Encoding Visual Sensitivity by MaxPol Convolution Filters for Image Sharpness Assessment.

Abstract

In this paper, we propose a novel design of Human Visual System (HVS) response in a convolutional filter form to decompose meaningful features that are closely tied with image sharpness level. No-reference (NR) Image sharpness assessment (ISA) techniques have emerged as the standard of image quality assessment in diverse imaging applications. Despite their high correlation with subjective scoring, they are challenging for practical considerations due to high computational cost and lack of scalability across different image blurs. We bridge this gap by synthesizing the HVS response as a linear combination of Finite Impulse Response (FIR) derivative filters to boost the falloff of high band frequency magnitudes in natural imaging paradigm. The numerical implementation of the HVS filter is carried out with MaxPol filter library that can be arbitrarily set for any differential orders and cutoff frequencies to balance out the estimation of informative features and noise sensitivities. Utilized by HVS filter, we then design an innovative NR-ISA metric called "HVS-MaxPol" that (a) requires minimal computational cost, (b) produce high correlation accuracy with image sharpness level, and (c) scales to assess synthetic and natural image blur. Specifically, the synthetic blur images are constructed by blurring the raw images using Gaussian filter, while natural blur is observed from real-life application such as motion, out-of-focus, luminance contrast, etc.
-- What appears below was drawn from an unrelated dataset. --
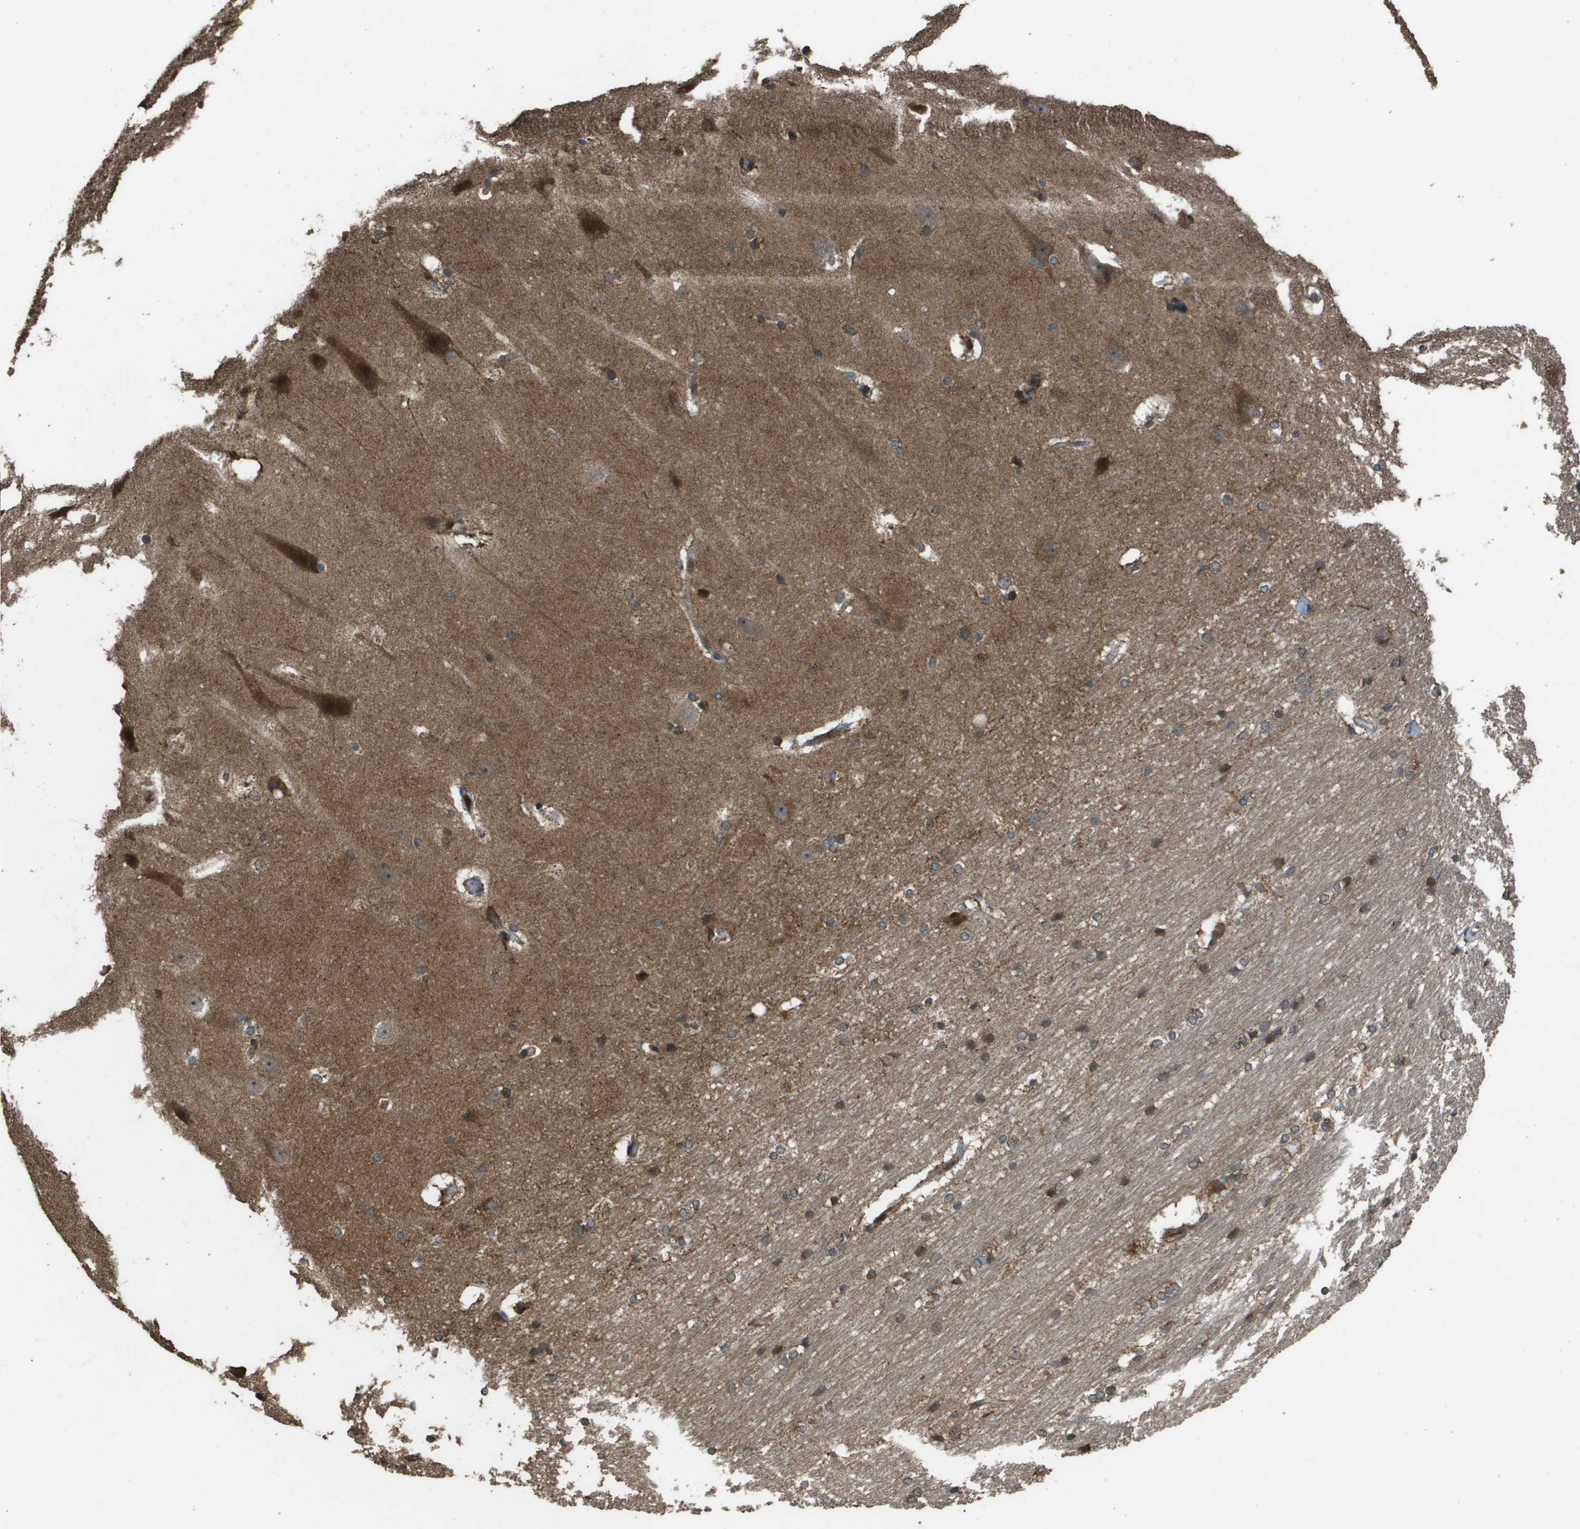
{"staining": {"intensity": "moderate", "quantity": ">75%", "location": "cytoplasmic/membranous"}, "tissue": "hippocampus", "cell_type": "Glial cells", "image_type": "normal", "snomed": [{"axis": "morphology", "description": "Normal tissue, NOS"}, {"axis": "topography", "description": "Hippocampus"}], "caption": "Protein positivity by IHC displays moderate cytoplasmic/membranous positivity in approximately >75% of glial cells in unremarkable hippocampus. (IHC, brightfield microscopy, high magnification).", "gene": "FIG4", "patient": {"sex": "female", "age": 19}}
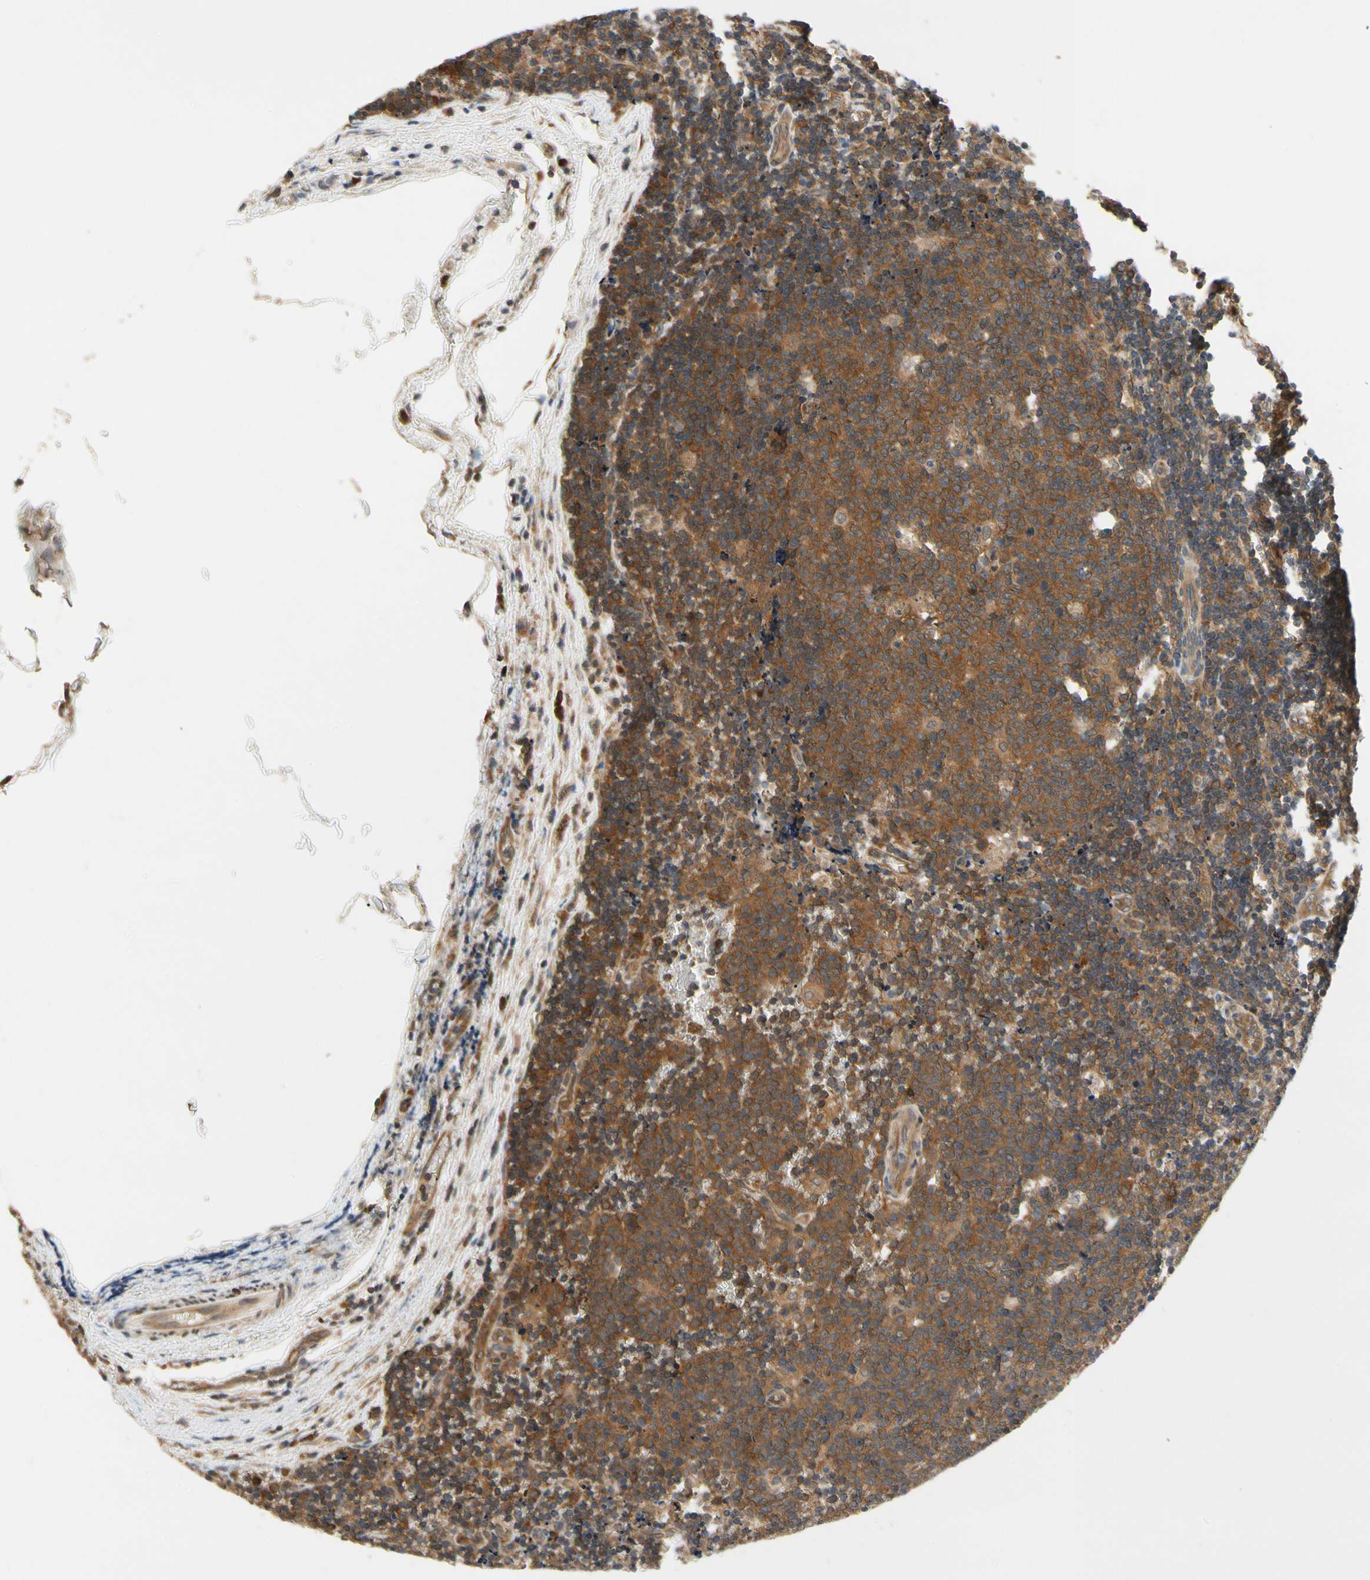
{"staining": {"intensity": "strong", "quantity": ">75%", "location": "cytoplasmic/membranous"}, "tissue": "lymph node", "cell_type": "Germinal center cells", "image_type": "normal", "snomed": [{"axis": "morphology", "description": "Normal tissue, NOS"}, {"axis": "topography", "description": "Lymph node"}, {"axis": "topography", "description": "Salivary gland"}], "caption": "Lymph node stained with DAB (3,3'-diaminobenzidine) immunohistochemistry (IHC) exhibits high levels of strong cytoplasmic/membranous staining in about >75% of germinal center cells. Immunohistochemistry stains the protein of interest in brown and the nuclei are stained blue.", "gene": "TDRP", "patient": {"sex": "male", "age": 8}}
Furthermore, we create a natural benchmark database in digital pathology for validation of image focus quality in whole slide imaging systems called "FocusPath" consisting of 864 blurred images. Thorough experiments are designed to test and validate the efficiency of HVS-MaxPol across different blur databases and state-of-the-art NR-ISA metrics. The experiment result indicates that our metric has the best overall performance with respect to speed, accuracy and scalability.